LENDING to UK businesses saw the biggest decline in almost two years in July, the Bank of England has reported.

Net lending to UK firms slid by £4.2 billion over the month, driven by a £2 billion net repayment by businesses to banks.

The significant amount of repayment saw the annual growth rate of bank lending to UK businesses fall to 3 per cent, down from 4.4 per cent in June.

Analysts have suggested the slump in borrowing could be another sign that firms are resisting investment which would need a loan and are hunkering down until there is greater clarity over Brexit.

The decline was most significant among large businesses, where the growth rate of borrowing fell to 4.2 per cent.

Growth of borrowing by small and medium-sized firms (SMEs) was unchanged at 0.8 per cent for the month.

Michael Biemann, chief executive of Selina Finance, said: “SME borrowing rates remained static at 0.8 per cent, which once again underlines the disconnect between the average UK business and the high street.

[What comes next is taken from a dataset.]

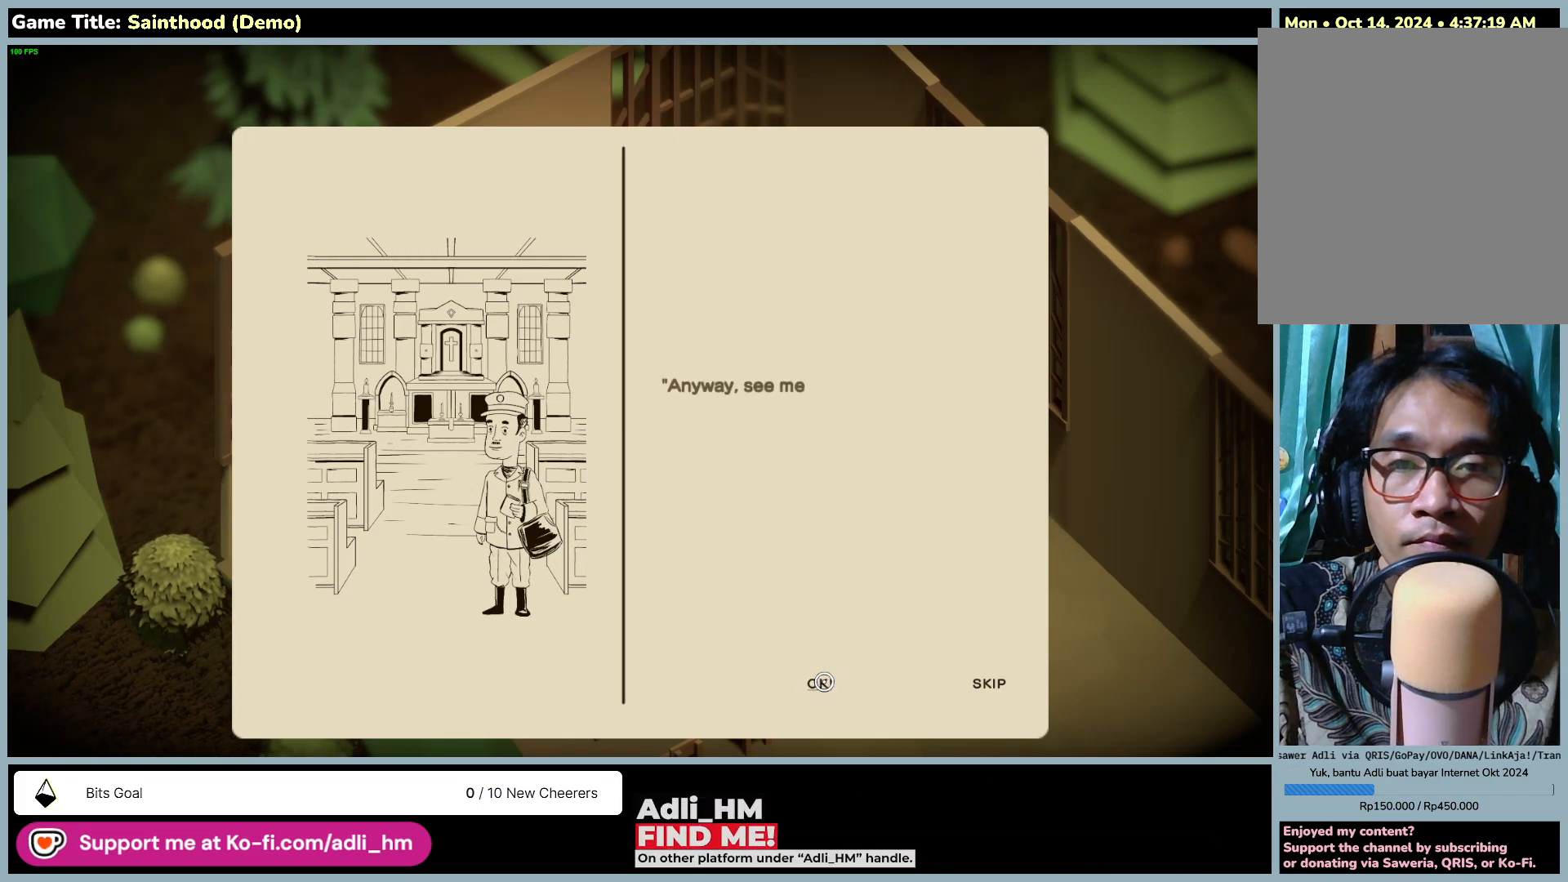
{"keys": [], "mouse": [], "events": []}
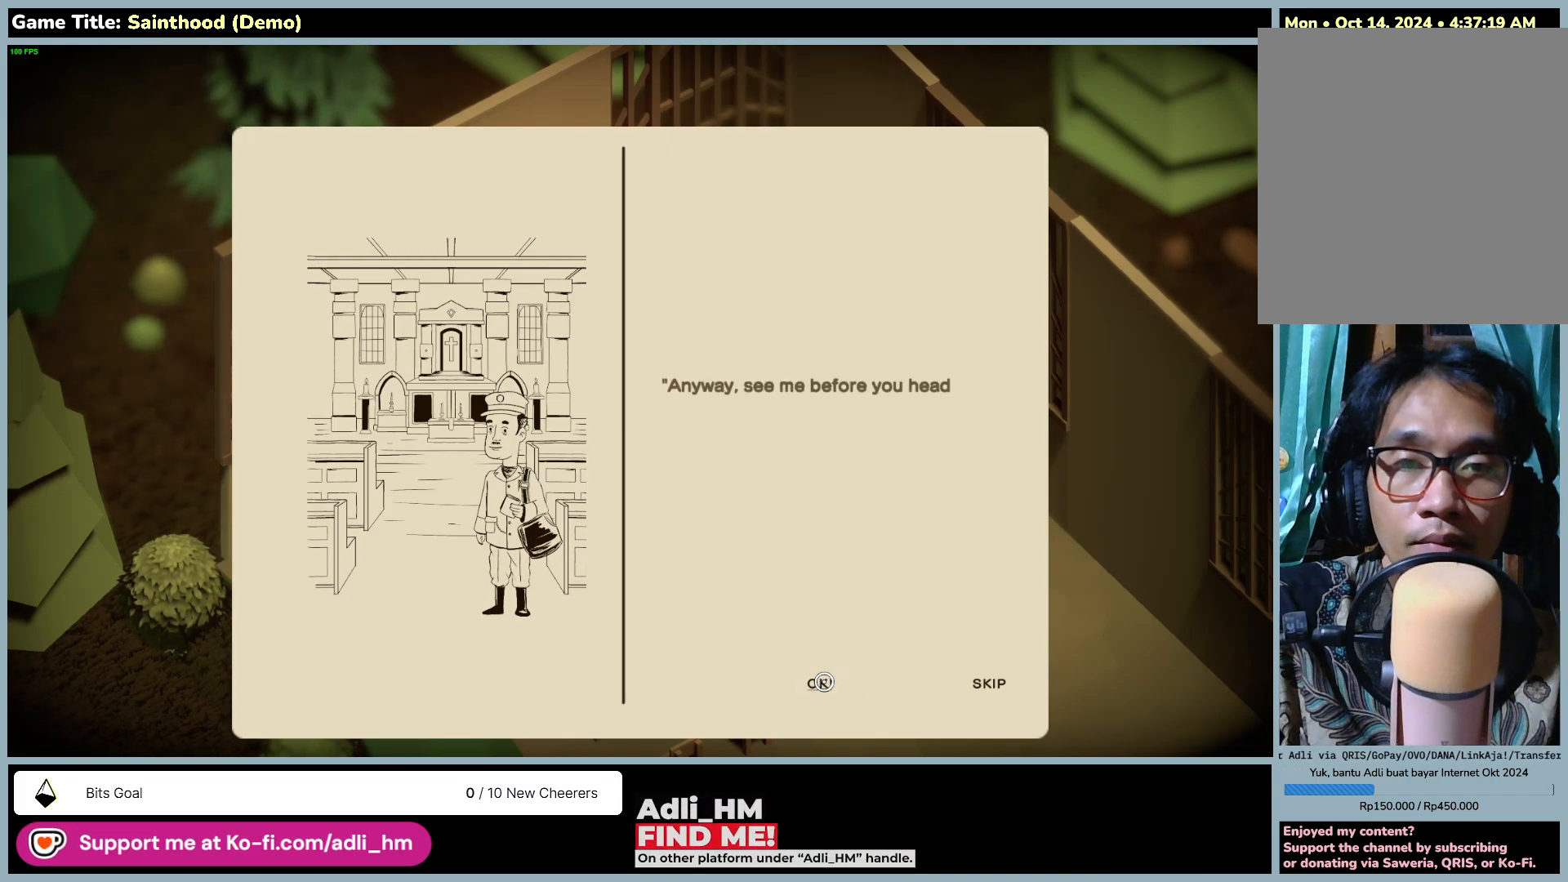
{"keys": [], "mouse": [], "events": []}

“These days, high street banks want businesses to jump through all kinds of hoops to secure finance, and so it’s no surprise the number of SMEs turning to alternative sources is on the increase.”

Meanwhile, the new Bank of England figures also revealed that British lenders approved the greatest number of mortgages for two years in July, appearing to highlight greater stability in the housing market following a Brexit slowdown.

The central bank said lenders approved 67,306 mortgages last month, up from 66,506 in June.

The UK housing market has been downbeat since the EU referendum in 2016 but has shown tentative improvements in recent months.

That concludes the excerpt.